I’m sure a LOT of people wonder why I speak so openly and honestly to my children. The thing is that what you don’t say can often hold more power than what you do say. So often I see parents NOT telling their children something to ‘save them’ from adult things. Aside from the fact that this often doesn’t work, because kids actually figure it out when something is wrong, or has suddenly changed, there is also the over-active imagination factor.
The power of imagination, crossed with a human desire to complete any missing information, adds up to wrong conclusions. For adults this ability could most easily be demonstrated by movies. One example is the demise of the mother and child in Mad Max. If you’ve seen the movie, I’m sure it’s easy to call to mind the awful motorbike running them over. You might be surprised to hear that all you actually see on screen is a child’s shoe tossed onto the road. Movie makers exploit this human brain desire to complete the picture all the time. Witness is yet another example, as most people will argue adamantly that there was a full sex scene in it. Actually, the characters in question only kiss. The rest is filled in by the watching audience.
When a child notices whispers, closed doors, crying, changes in routine and such, they too try to fill in the gaps. But in the absence of the guidance provided by the movie example, the child is assessing an unpredictability, and a fear-based bias. Children also have limited experience of what sorts of things happen, and have little knowledge of the power of miss-interpretation. This brings a whole other angle to their “filling in” methodology. A great example of this phenomenon was shown in Taz’s experience of the afternoon when two ladies lost their lives on the local train crossing. As traffic banked up, and helicopters hovered around nearby where we were walking, Taz proclaimed that he knew what was happening: “it’s world war 3 mum!”. My previous knowledge of accidents at the crossing, plus the chaos it would cause to traffic had led me to the correct horrific conclusion, but Taz lacked the knowledge and experience to come to that conclusion, so came to his own fear-based conclusion with the knowledge he had.
This means that kids can determine worst-case-scenario for any situation they don’t understand, based on their limited knowledge. A fight between parents can turn to fears of divorce.

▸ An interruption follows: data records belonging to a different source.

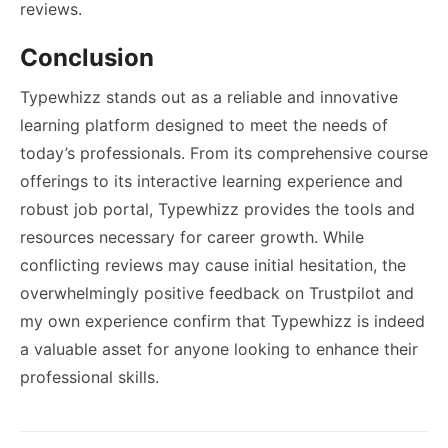
reviews.
Conclusion
Typewhizz stands out as a reliable and innovative
learning platform designed to meet the needs of
today’s professionals. From its comprehensive course
offerings to its interactive learning experience and
robust job portal, Typewhizz provides the tools and
resources necessary for career growth. While
conflicting reviews may cause initial hesitation, the
overwhelmingly positive feedback on Trustpilot and
my own experience confirm that Typewhizz is indeed
a valuable asset for anyone looking to enhance their
professional skills.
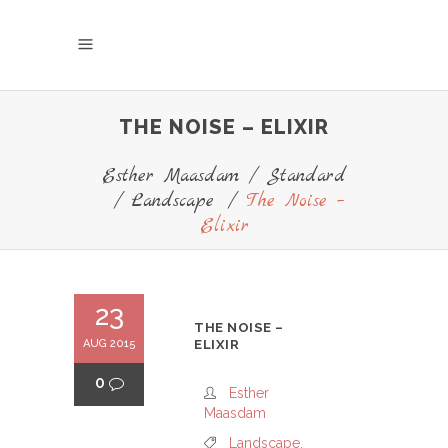
THE NOISE – ELIXIR
Esther Maasdam
/
Standard
/
Landscape
/
The Noise –
Elixir
23
THE NOISE –
AUG 2015
ELIXIR
0
Esther
Maasdam
Landscape
,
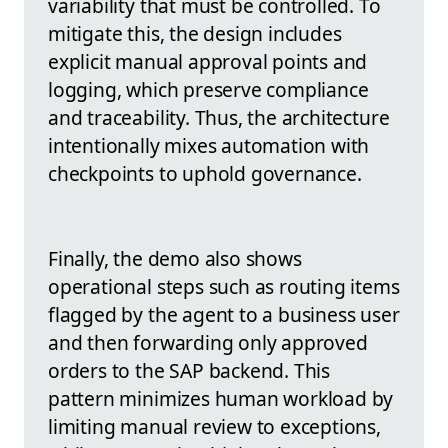
variability that must be controlled. To
mitigate this, the design includes
explicit manual approval points and
logging, which preserve compliance
and traceability. Thus, the architecture
intentionally mixes automation with
checkpoints to uphold governance.
Finally, the demo also shows
operational steps such as routing items
flagged by the agent to a business user
and then forwarding only approved
orders to the SAP backend. This
pattern minimizes human workload by
limiting manual review to exceptions,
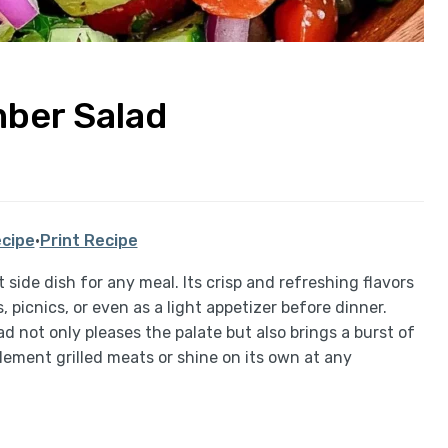
ber Salad
cipe
·
Print Recipe
side dish for any meal. Its crisp and refreshing flavors
picnics, or even as a light appetizer before dinner.
ad not only pleases the palate but also brings a burst of
plement grilled meats or shine on its own at any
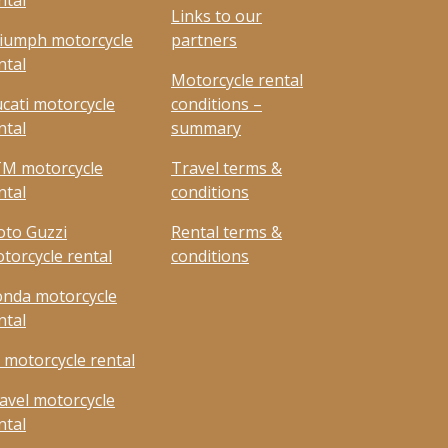
ntal
Links to our
iumph motorcycle
partners
ntal
Motorcycle rental
cati motorcycle
conditions –
ntal
summary
M motorcycle
Travel terms &
ntal
conditions
to Guzzi
Rental terms &
torcycle rental
conditions
nda motorcycle
ntal
 motorcycle rental
avel motorcycle
ntal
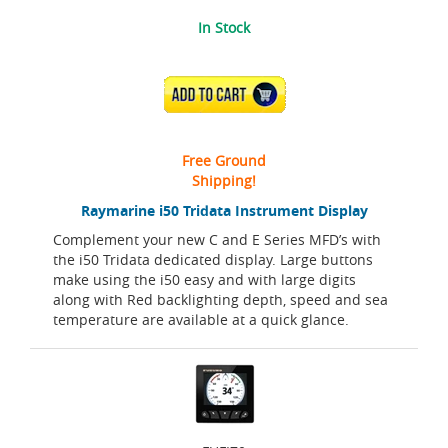
In Stock
ADD TO CART
Free Ground
Shipping!
Raymarine i50 Tridata Instrument Display
Complement your new C and E Series MFD’s with
the i50 Tridata dedicated display. Large buttons
make using the i50 easy and with large digits
along with Red backlighting depth, speed and sea
temperature are available at a quick glance.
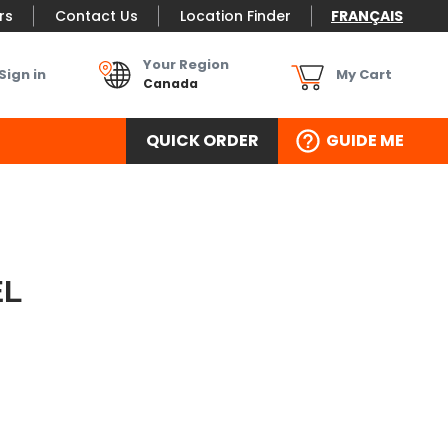
rs
Contact Us
Location Finder
FRANÇAIS
Your Region
Sign in
My Cart
Canada
QUICK ORDER
GUIDE ME
EL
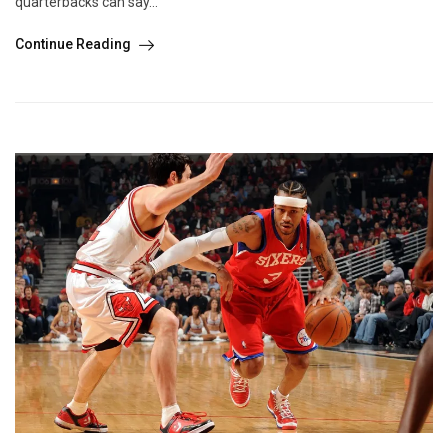
quarterbacks can say...
Continue Reading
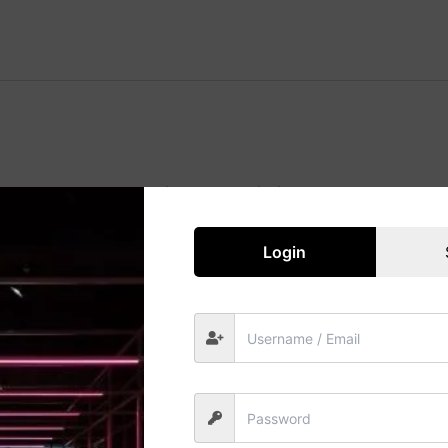
Great things are on the horizon
 big is brewing! Our store is in the works and will be launc
Login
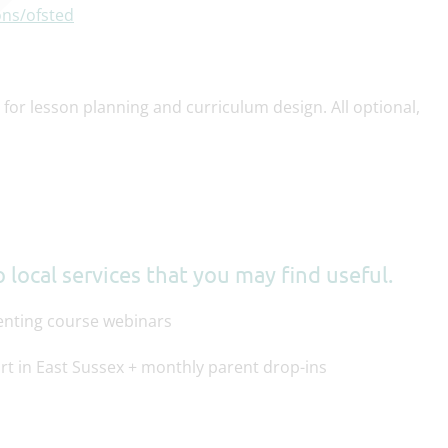
ons/ofsted
for lesson planning and curriculum design. All optional,
 local services that you may find useful.
renting course webinars
rt in East Sussex + monthly parent drop-ins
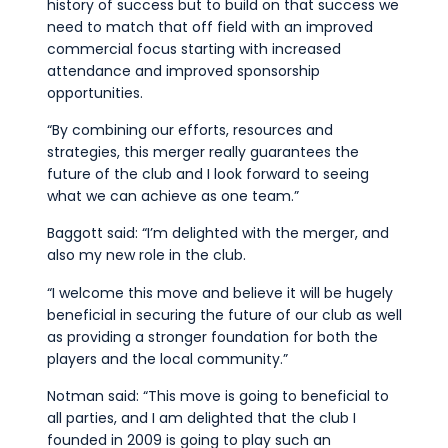
history of success but to build on that success we
need to match that off field with an improved
commercial focus starting with increased
attendance and improved sponsorship
opportunities.
“By combining our efforts, resources and
strategies, this merger really guarantees the
future of the club and I look forward to seeing
what we can achieve as one team.”
Baggott said: “I’m delighted with the merger, and
also my new role in the club.
“I welcome this move and believe it will be hugely
beneficial in securing the future of our club as well
as providing a stronger foundation for both the
players and the local community.”
Notman said: “This move is going to beneficial to
all parties, and I am delighted that the club I
founded in 2009 is going to play such an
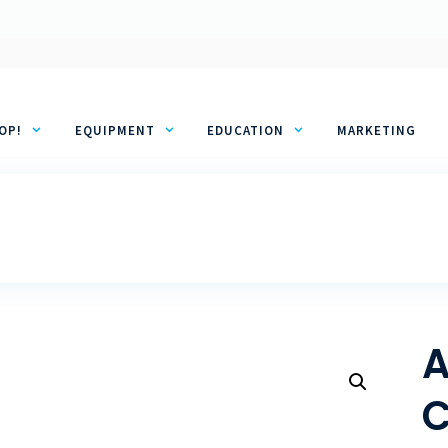
OP!
EQUIPMENT
EDUCATION
MARKETING
A
C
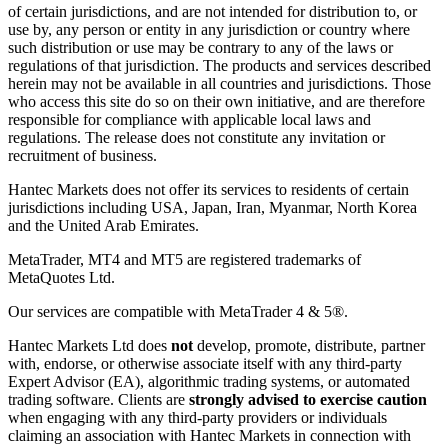
of certain jurisdictions, and are not intended for distribution to, or
use by, any person or entity in any jurisdiction or country where
such distribution or use may be contrary to any of the laws or
regulations of that jurisdiction. The products and services described
herein may not be available in all countries and jurisdictions. Those
who access this site do so on their own initiative, and are therefore
responsible for compliance with applicable local laws and
regulations. The release does not constitute any invitation or
recruitment of business.
Hantec Markets does not offer its services to residents of certain
jurisdictions including USA, Japan, Iran, Myanmar, North Korea
and the United Arab Emirates.
MetaTrader, MT4 and MT5 are registered trademarks of
MetaQuotes Ltd.
Our services are compatible with MetaTrader 4 & 5®.
Hantec Markets Ltd does
not
develop, promote, distribute, partner
with, endorse, or otherwise associate itself with any third-party
Expert Advisor (EA), algorithmic trading systems, or automated
trading software. Clients are
strongly advised to exercise caution
when engaging with any third-party providers or individuals
claiming an association with Hantec Markets in connection with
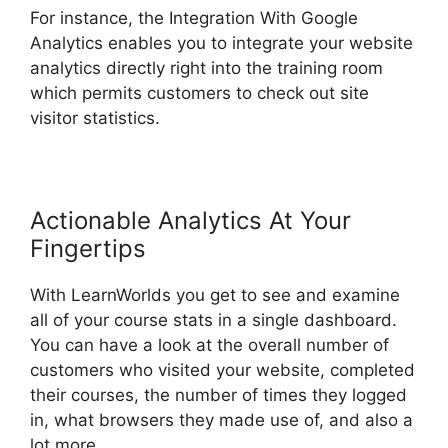
For instance, the Integration With Google
Analytics enables you to integrate your website
analytics directly right into the training room
which permits customers to check out site
visitor statistics.
Actionable Analytics At Your
Fingertips
With LearnWorlds you get to see and examine
all of your course stats in a single dashboard.
You can have a look at the overall number of
customers who visited your website, completed
their courses, the number of times they logged
in, what browsers they made use of, and also a
lot more.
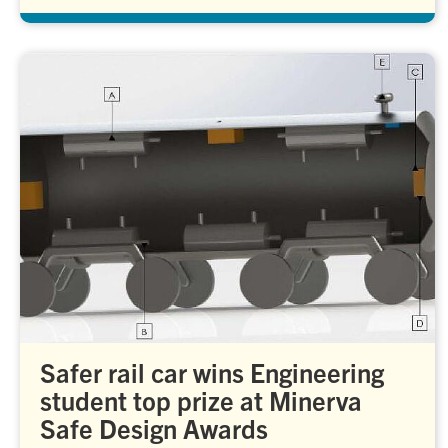
Safer rail car wins Engineering
student top prize at Minerva
Safe Design Awards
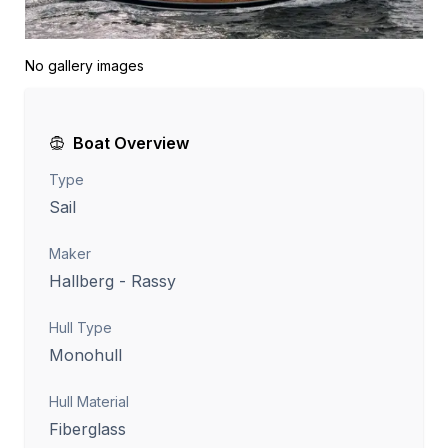
No gallery images
Boat Overview
Type
Sail
Maker
Hallberg - Rassy
Hull Type
Monohull
Hull Material
Fiberglass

A parent leaving suddenly can cause the same conclusion, or even thoughts that they had abandoned the family or died. When I had to leave very early one morning to head up to be with my father for his final days, I was careful to make sure I explained why I had to leave, to be sure they didn’t reach any wrong conclusions. This is NOT to say I explained that I had to be there to make difficult medical decisions, or to ensure dad wasn’t in pain or distress. None of that detail was necessary to share with them. The basic understanding of what was happening was enough.
This filling-in phenomena is also one reason I’m honest with the kids when I’m emotional. If I’m crying, I will be honest about why. If I’m grumpy, I will also take the time to explain that I slept poorly, or have a headache. If I wasn’t to give them insight into these things, they could come to their own conclusions, and for children, the exaggerated self-centred ness would have them believing that they are the cause of my emotional change. Of course, in an ASD-rich family, it also helps them learn about behaviour of others, by considering their perspective.

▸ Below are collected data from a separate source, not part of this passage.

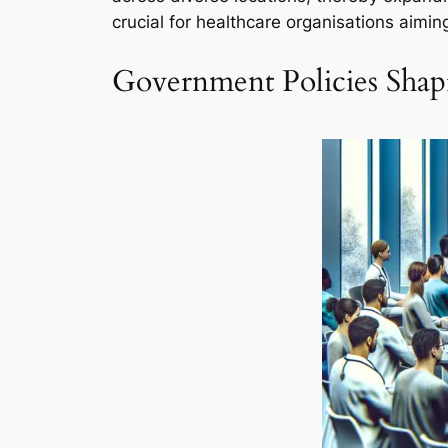
crucial for healthcare organisations aiming
Government Policies Shapi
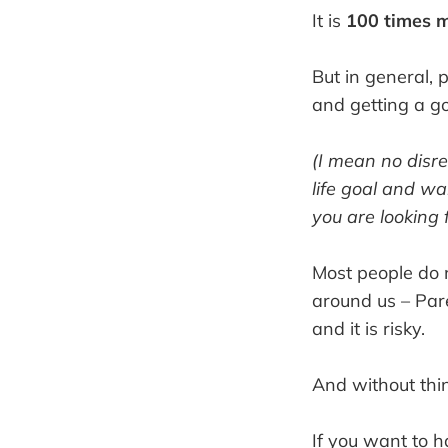
It is
100 times 
But in general, 
and getting a go
(I mean no disr
life goal and wa
you are looking f
Most people do n
around us – Par
and it is risky.
And without thin
If you want to ha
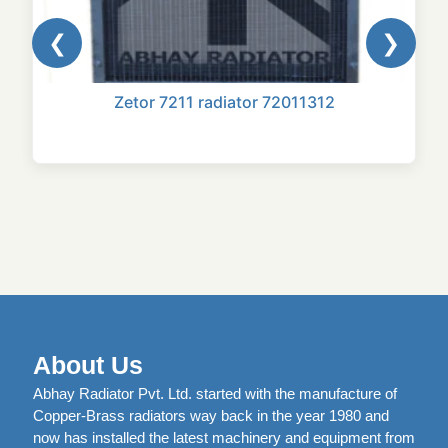
❮
❯
Zetor 7211 radiator 72011312
About Us
Abhay Radiator Pvt. Ltd. started with the manufacture of
Copper-Brass radiators way back in the year 1980 and
now has installed the latest machinery and equipment from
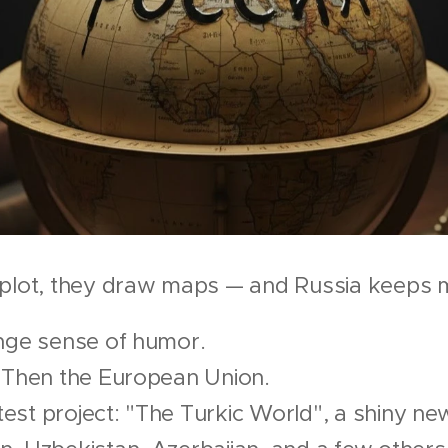
 plot, they draw maps — and Russia keeps 
ange sense of humor.
. Then the European Union.
st project: "The Turkic World", a shiny new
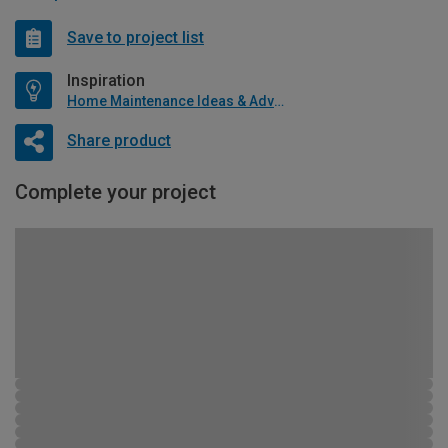
Save to project list
Inspiration
Home Maintenance Ideas & Advice
Share product
Complete your project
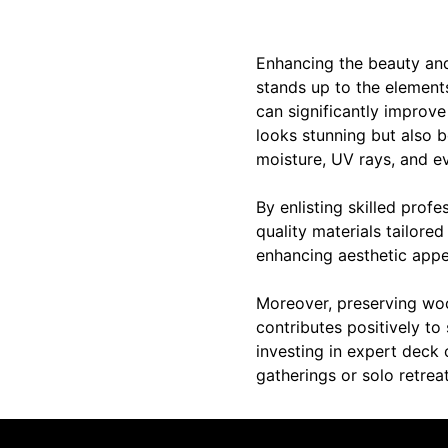
Enhancing the beauty and 
stands up to the elements
can significantly improve
looks stunning but also b
moisture, UV rays, and ev
By enlisting skilled prof
quality materials tailored
enhancing aesthetic appea
Moreover, preserving wood
contributes positively to 
investing in expert deck 
gatherings or solo retrea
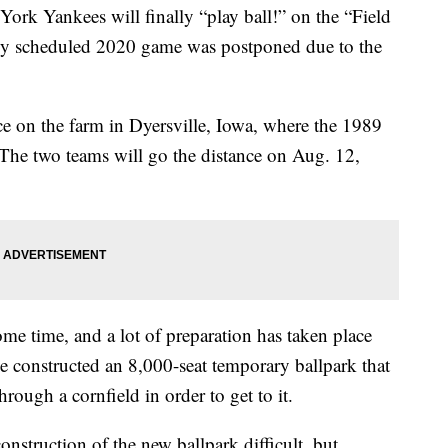
rk Yankees will finally “play ball!” on the “Field
sly scheduled 2020 game was postponed due to the
ce on the farm in Dyersville, Iowa, where the 1989
The two teams will go the distance on Aug. 12,
ome time, and a lot of preparation has taken place
e constructed an 8,000-seat temporary ballpark that
hrough a cornfield in order to get to it.
onstruction of the new ballpark difficult, but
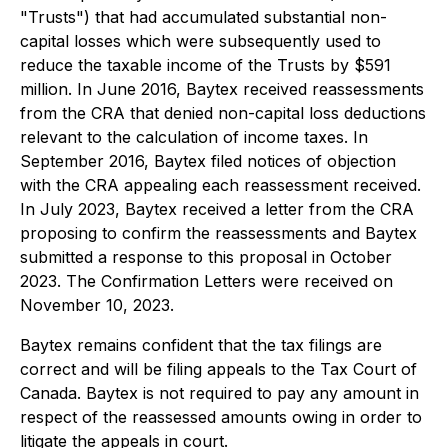
"Trusts") that had accumulated substantial non-
capital losses which were subsequently used to
reduce the taxable income of the Trusts by $591
million. In June 2016, Baytex received reassessments
from the CRA that denied non-capital loss deductions
relevant to the calculation of income taxes. In
September 2016, Baytex filed notices of objection
with the CRA appealing each reassessment received.
In July 2023, Baytex received a letter from the CRA
proposing to confirm the reassessments and Baytex
submitted a response to this proposal in October
2023. The Confirmation Letters were received on
November 10, 2023.
Baytex remains confident that the tax filings are
correct and will be filing appeals to the Tax Court of
Canada. Baytex is not required to pay any amount in
respect of the reassessed amounts owing in order to
litigate the appeals in court.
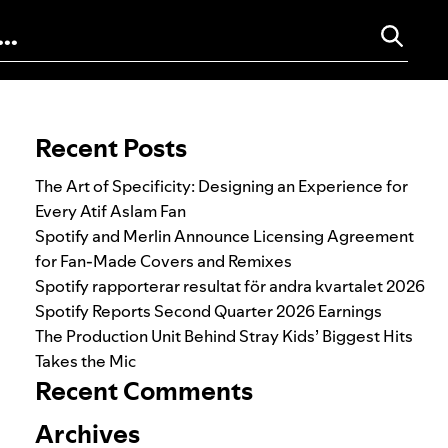
Search for:
Recent Posts
The Art of Specificity: Designing an Experience for
Every Atif Aslam Fan
Spotify and Merlin Announce Licensing Agreement
for Fan-Made Covers and Remixes
Spotify rapporterar resultat för andra kvartalet 2026
Spotify Reports Second Quarter 2026 Earnings
The Production Unit Behind Stray Kids’ Biggest Hits
Takes the Mic
Recent Comments
Archives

Once kids become teens, and even in adulthood, secrets can still breed untold fear. I have seen uplifting videos of teens revealing to their parents that they are gay, or transgender, and a common parental response is that they were concerned that the confession would be of terminal or serious illness. Any impending news can be felt by those around the person preparing to give it, and common human response is to imagine the worst.
Have you ever kept a secret from people close to you?
Once revealed, what did you find out that they thought your secret was?